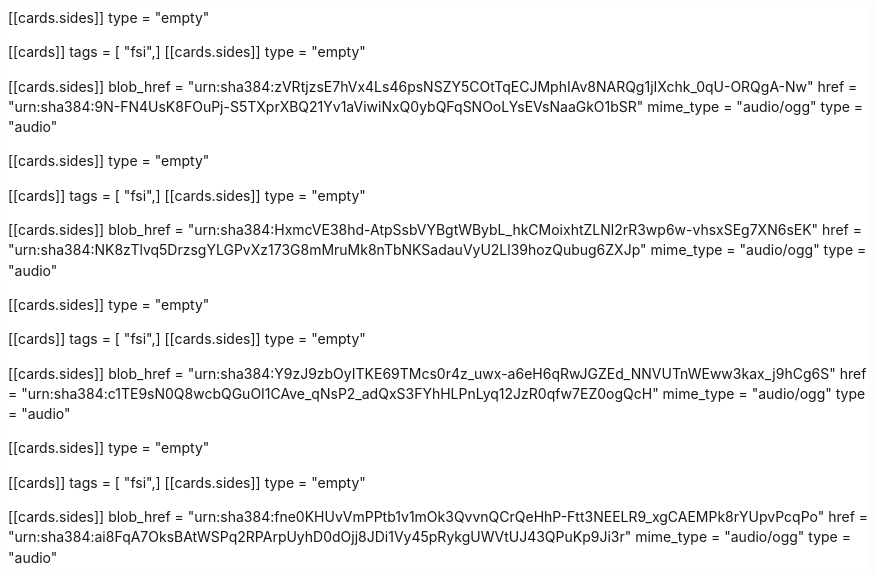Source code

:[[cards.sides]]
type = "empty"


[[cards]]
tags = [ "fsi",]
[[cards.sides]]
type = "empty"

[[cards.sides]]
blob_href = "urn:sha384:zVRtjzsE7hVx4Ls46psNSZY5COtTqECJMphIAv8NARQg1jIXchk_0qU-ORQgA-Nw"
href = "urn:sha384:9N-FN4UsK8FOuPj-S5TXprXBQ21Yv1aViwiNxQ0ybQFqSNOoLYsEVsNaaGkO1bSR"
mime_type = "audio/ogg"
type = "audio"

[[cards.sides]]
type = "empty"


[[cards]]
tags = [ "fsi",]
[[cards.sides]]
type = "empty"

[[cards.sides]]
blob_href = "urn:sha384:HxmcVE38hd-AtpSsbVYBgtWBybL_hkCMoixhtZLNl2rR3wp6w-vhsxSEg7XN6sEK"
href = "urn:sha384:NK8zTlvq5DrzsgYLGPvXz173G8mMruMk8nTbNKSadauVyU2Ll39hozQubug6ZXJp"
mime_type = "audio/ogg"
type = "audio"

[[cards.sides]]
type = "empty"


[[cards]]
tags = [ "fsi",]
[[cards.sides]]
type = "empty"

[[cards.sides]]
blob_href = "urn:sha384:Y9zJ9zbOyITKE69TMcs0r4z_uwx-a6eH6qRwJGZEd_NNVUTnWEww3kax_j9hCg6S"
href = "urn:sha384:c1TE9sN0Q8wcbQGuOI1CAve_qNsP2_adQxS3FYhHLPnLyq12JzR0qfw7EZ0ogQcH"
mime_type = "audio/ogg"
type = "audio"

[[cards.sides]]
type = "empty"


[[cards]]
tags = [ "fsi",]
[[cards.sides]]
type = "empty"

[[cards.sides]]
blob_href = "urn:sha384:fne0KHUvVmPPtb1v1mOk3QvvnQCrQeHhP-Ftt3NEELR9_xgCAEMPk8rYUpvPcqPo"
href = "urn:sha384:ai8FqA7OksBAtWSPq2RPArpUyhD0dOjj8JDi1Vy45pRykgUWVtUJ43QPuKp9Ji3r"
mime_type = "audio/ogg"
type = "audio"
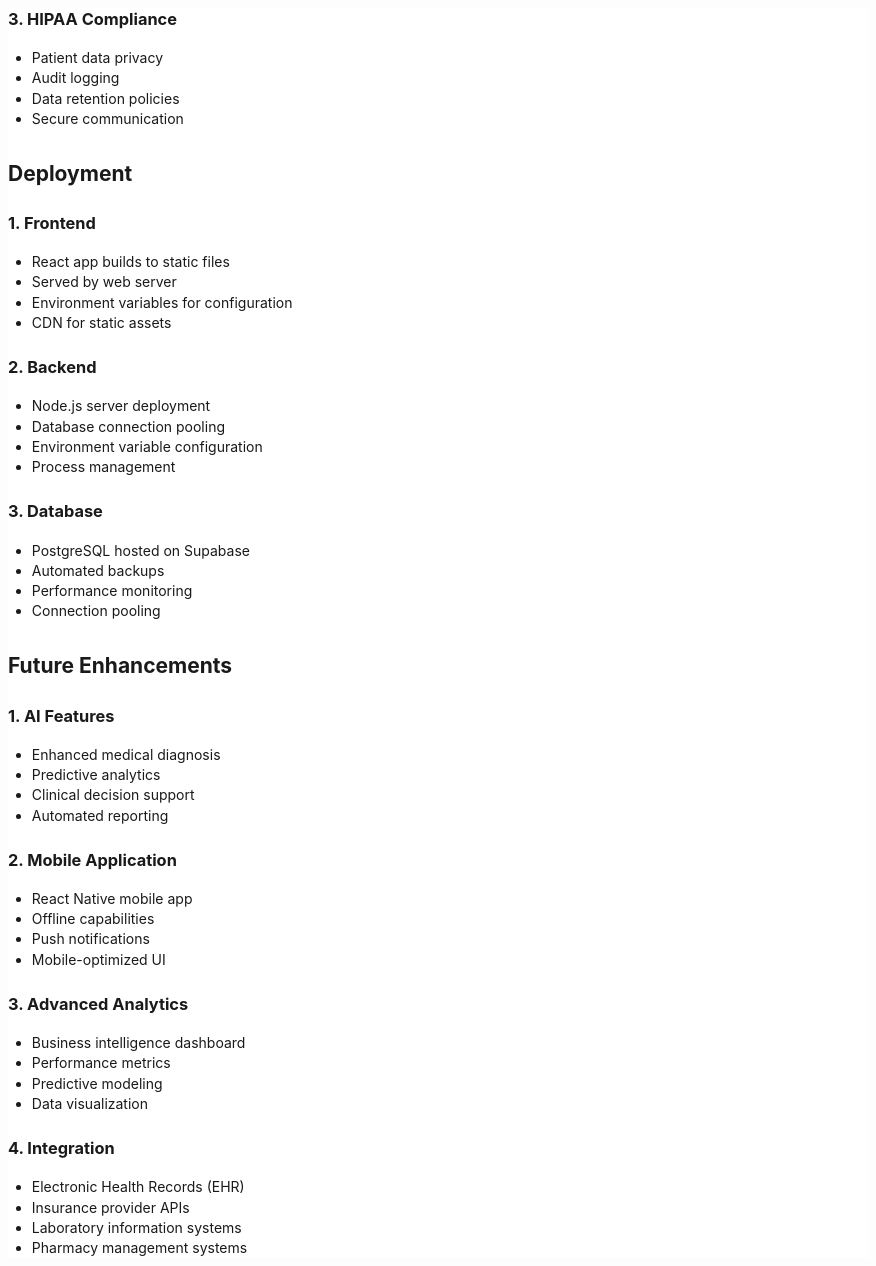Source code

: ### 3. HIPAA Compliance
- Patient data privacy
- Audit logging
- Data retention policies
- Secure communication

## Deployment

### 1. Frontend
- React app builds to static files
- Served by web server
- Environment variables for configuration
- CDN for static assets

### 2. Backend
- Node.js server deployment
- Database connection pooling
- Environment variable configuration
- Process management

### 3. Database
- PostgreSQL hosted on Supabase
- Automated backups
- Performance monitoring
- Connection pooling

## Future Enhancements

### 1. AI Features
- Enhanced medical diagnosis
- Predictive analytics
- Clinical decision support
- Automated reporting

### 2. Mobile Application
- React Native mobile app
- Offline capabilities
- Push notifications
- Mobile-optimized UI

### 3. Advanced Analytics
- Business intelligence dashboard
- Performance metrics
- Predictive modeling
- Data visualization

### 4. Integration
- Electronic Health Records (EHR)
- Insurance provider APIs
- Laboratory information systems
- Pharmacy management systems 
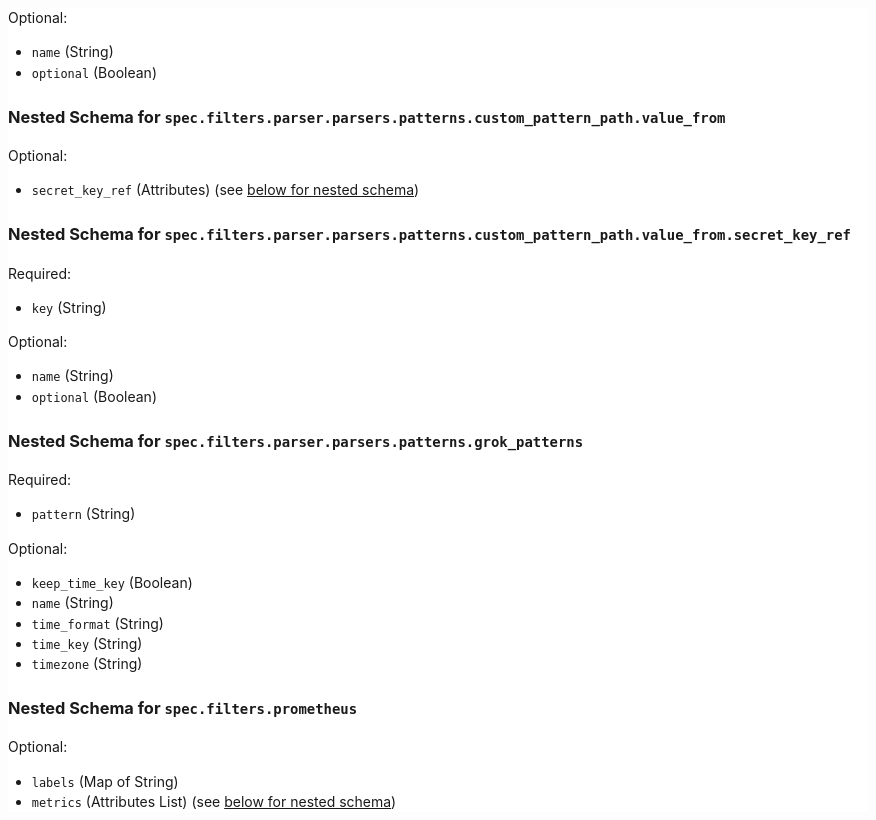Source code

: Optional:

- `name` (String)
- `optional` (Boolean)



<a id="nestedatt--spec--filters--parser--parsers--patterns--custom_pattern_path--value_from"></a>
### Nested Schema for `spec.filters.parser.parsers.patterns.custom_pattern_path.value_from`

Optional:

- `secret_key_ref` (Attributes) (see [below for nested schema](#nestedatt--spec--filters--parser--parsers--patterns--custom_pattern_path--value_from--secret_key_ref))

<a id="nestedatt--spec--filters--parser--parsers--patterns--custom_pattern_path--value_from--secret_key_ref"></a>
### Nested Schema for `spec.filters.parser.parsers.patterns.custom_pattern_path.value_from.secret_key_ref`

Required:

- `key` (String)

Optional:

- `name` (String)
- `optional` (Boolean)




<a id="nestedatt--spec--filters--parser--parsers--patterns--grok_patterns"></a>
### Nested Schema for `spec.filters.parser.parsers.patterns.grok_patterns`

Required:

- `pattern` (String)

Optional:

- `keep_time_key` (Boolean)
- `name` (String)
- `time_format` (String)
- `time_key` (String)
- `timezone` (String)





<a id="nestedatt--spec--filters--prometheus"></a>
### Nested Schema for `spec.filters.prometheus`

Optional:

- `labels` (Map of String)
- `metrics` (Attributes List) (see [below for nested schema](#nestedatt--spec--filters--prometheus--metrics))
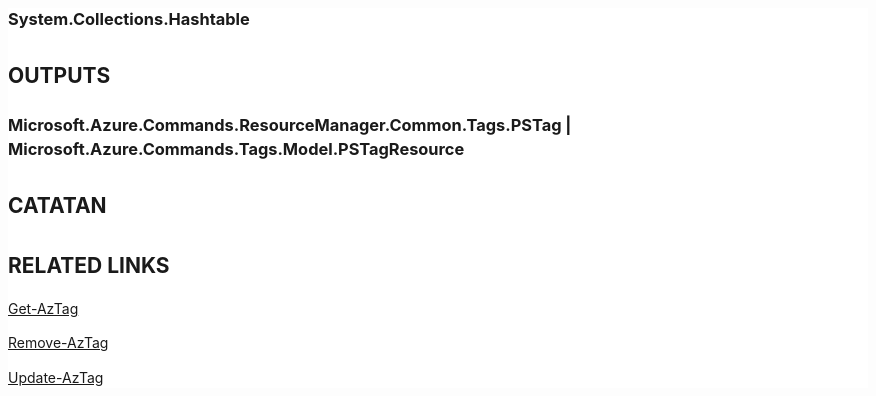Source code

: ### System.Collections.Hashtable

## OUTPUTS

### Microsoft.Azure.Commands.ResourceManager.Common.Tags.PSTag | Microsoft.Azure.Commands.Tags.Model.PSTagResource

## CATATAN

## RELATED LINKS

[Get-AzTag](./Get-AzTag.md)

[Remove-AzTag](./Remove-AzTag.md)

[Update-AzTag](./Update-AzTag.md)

┄┄┄┄┄┄┄┄┄┄┄┄┄┄┄┄┄┄┄┄

- **EXERCISE INSTRUCTIONS**: Copy whichever lines of the records above contain the word "management".

- **RESPONSE**:
- Process management
- Pharmacy management systems 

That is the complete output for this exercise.